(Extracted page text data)

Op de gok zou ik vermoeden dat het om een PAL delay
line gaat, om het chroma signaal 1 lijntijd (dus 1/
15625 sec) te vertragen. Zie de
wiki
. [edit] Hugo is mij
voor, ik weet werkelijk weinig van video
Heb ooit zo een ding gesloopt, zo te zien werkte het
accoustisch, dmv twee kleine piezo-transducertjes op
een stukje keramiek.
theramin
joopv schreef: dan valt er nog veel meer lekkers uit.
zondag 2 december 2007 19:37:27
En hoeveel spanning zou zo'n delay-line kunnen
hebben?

YOUR OBJECTIVE: Take the entries above and transcribe them exactly as they stand.

EXERCISE ANSWER:
Op de gok zou ik vermoeden dat het om een PAL delay
line gaat, om het chroma signaal 1 lijntijd (dus 1/
15625 sec) te vertragen. Zie de
wiki
. [edit] Hugo is mij
voor, ik weet werkelijk weinig van video
Heb ooit zo een ding gesloopt, zo te zien werkte het
accoustisch, dmv twee kleine piezo-transducertjes op
een stukje keramiek.
theramin
joopv schreef: dan valt er nog veel meer lekkers uit.
zondag 2 december 2007 19:37:27
En hoeveel spanning zou zo'n delay-line kunnen
hebben?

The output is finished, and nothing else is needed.